Anime

Anime Review: Genius Party & Genius Party Beyond

Genius Party & Genius Party Beyond are a pair of anthology films from Studio 3°C. Anime anthology films often open up a lot of opportunities for experimentation and exploration of the craft, and Studio 3°C in particular is a studio who likes to nurture this degree of experimentation. I’ll be discussing both of the two films together, as the films were originally planned to be released together.

The Genius Party duology, unlike Robot Carnival and Neotokyo, doesn’t have a common thematic underpinning for the work. Nor does it have a common writer for each of the shorts, like with Katsuhiro Otomo’s Memories. Instead each work is effectively written and directed by the same person.
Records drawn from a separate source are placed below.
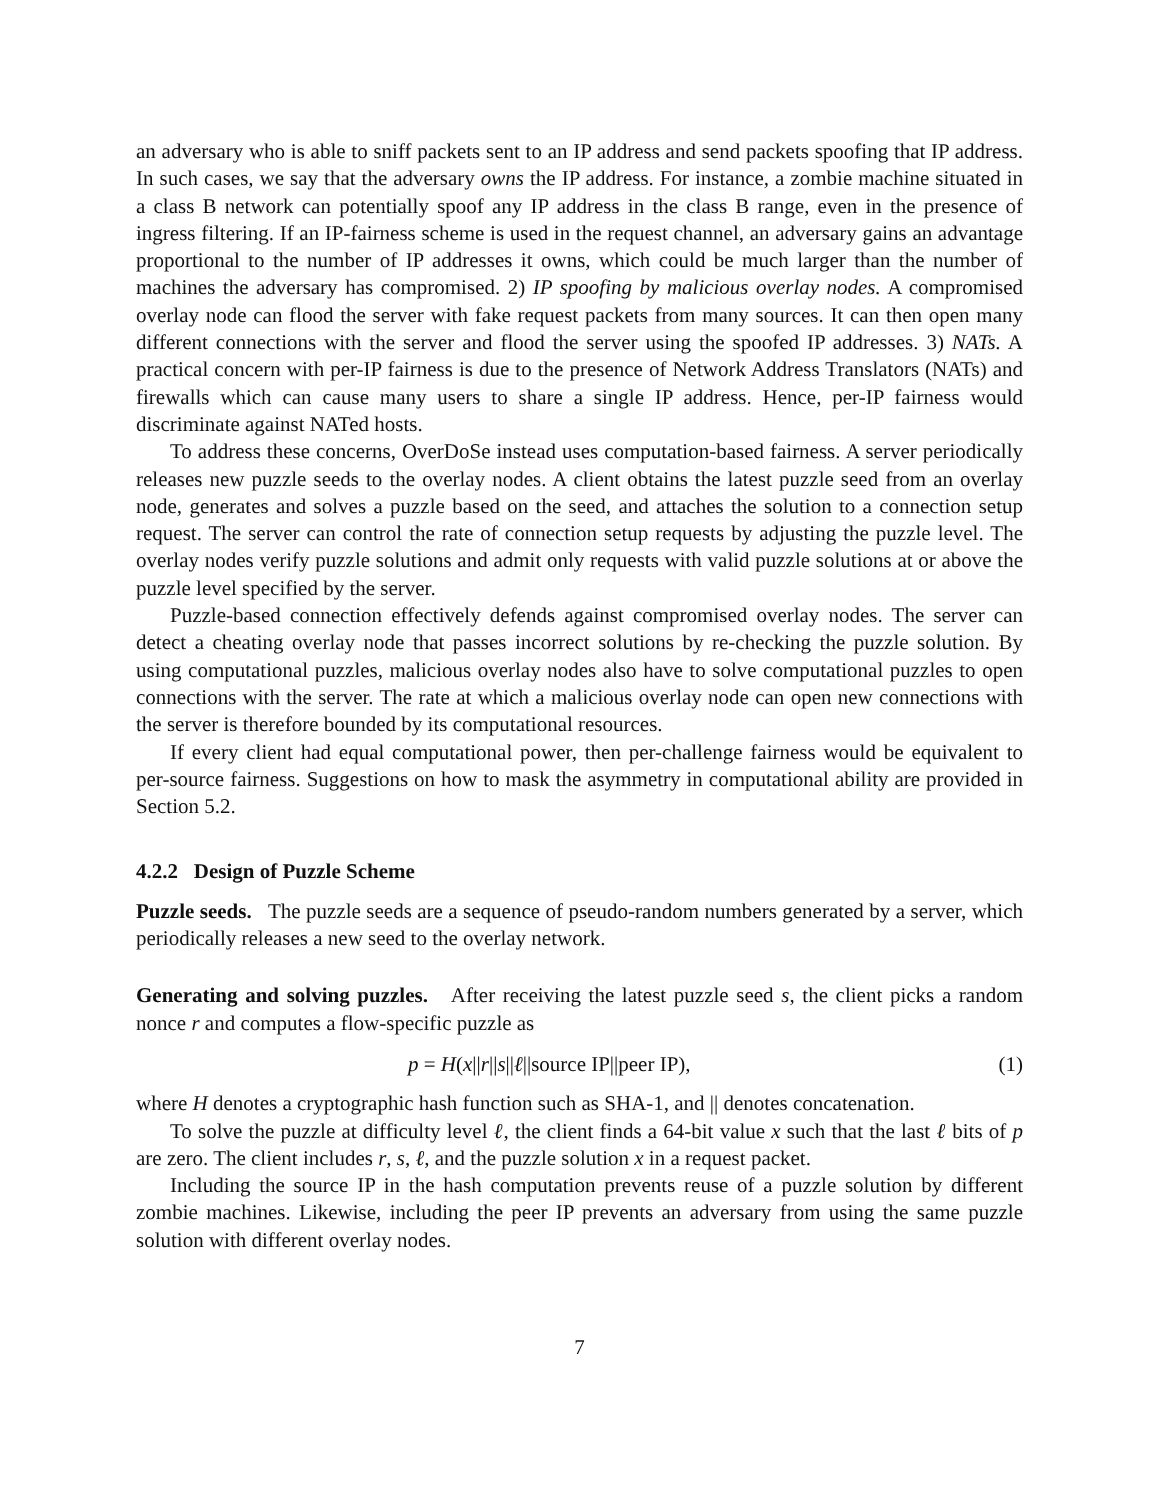an adversary who is able to sniff packets sent to an IP address and send packets spoofing that IP address. In such cases, we say that the adversary owns the IP address. For instance, a zombie machine situated in a class B network can potentially spoof any IP address in the class B range, even in the presence of ingress filtering. If an IP-fairness scheme is used in the request channel, an adversary gains an advantage proportional to the number of IP addresses it owns, which could be much larger than the number of machines the adversary has compromised. 2) IP spoofing by malicious overlay nodes. A compromised overlay node can flood the server with fake request packets from many sources. It can then open many different connections with the server and flood the server using the spoofed IP addresses. 3) NATs. A practical concern with per-IP fairness is due to the presence of Network Address Translators (NATs) and firewalls which can cause many users to share a single IP address. Hence, per-IP fairness would discriminate against NATed hosts.
To address these concerns, OverDoSe instead uses computation-based fairness. A server periodically releases new puzzle seeds to the overlay nodes. A client obtains the latest puzzle seed from an overlay node, generates and solves a puzzle based on the seed, and attaches the solution to a connection setup request. The server can control the rate of connection setup requests by adjusting the puzzle level. The overlay nodes verify puzzle solutions and admit only requests with valid puzzle solutions at or above the puzzle level specified by the server.
Puzzle-based connection effectively defends against compromised overlay nodes. The server can detect a cheating overlay node that passes incorrect solutions by re-checking the puzzle solution. By using computational puzzles, malicious overlay nodes also have to solve computational puzzles to open connections with the server. The rate at which a malicious overlay node can open new connections with the server is therefore bounded by its computational resources.
If every client had equal computational power, then per-challenge fairness would be equivalent to per-source fairness. Suggestions on how to mask the asymmetry in computational ability are provided in Section 5.2.
4.2.2 Design of Puzzle Scheme
Puzzle seeds. The puzzle seeds are a sequence of pseudo-random numbers generated by a server, which periodically releases a new seed to the overlay network.
Generating and solving puzzles. After receiving the latest puzzle seed s, the client picks a random nonce r and computes a flow-specific puzzle as
p = H(x||r||s||ℓ||source IP||peer IP), (1)
where H denotes a cryptographic hash function such as SHA-1, and || denotes concatenation.
To solve the puzzle at difficulty level ℓ, the client finds a 64-bit value x such that the last ℓ bits of p are zero. The client includes r, s, ℓ, and the puzzle solution x in a request packet.
Including the source IP in the hash computation prevents reuse of a puzzle solution by different zombie machines. Likewise, including the peer IP prevents an adversary from using the same puzzle solution with different overlay nodes.
7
Consequently, the stories in each film go across the board from a philosophical spoken word essay accompanied by animated imagery, to a story about adolescent loneliness and separation, to a mostly wordless tone-poem about isolation and social ostracism scored by Juno Reactor.

Some of these shorts, like “Baby Blue” & “Doorbell” from the first anthology, and three of the five shorts from the second anthology feature more, for lack of a better term, conventional anime character designs. Many of the other shorts have more surrealistic visuals, some more grotesque than others. The first anthology also tends toward more unconventional narratives (or no narratives at all), while Beyond has more works with actual narratives, either of a conventional variety, or ones that operate through dream logic.

As far as recommendations go, these anthologies definitely fall into the category of “Art for art’s sake,” and if the idea of watching an anime anthology for that reason, with the strong likelihood that you’re not going to get much of a conventional narrative is a turn-off, you may want to skip this.

This had been licenced for US streaming by Netflix, but as of this writing, those rights have expired. Hopefully, someone like Discotek Media or, hell, the Criterion Collection will pick up rights for these films, as I think modern anime fans, especially with the current rise of interest in “Sakuga” could get some interest out of this.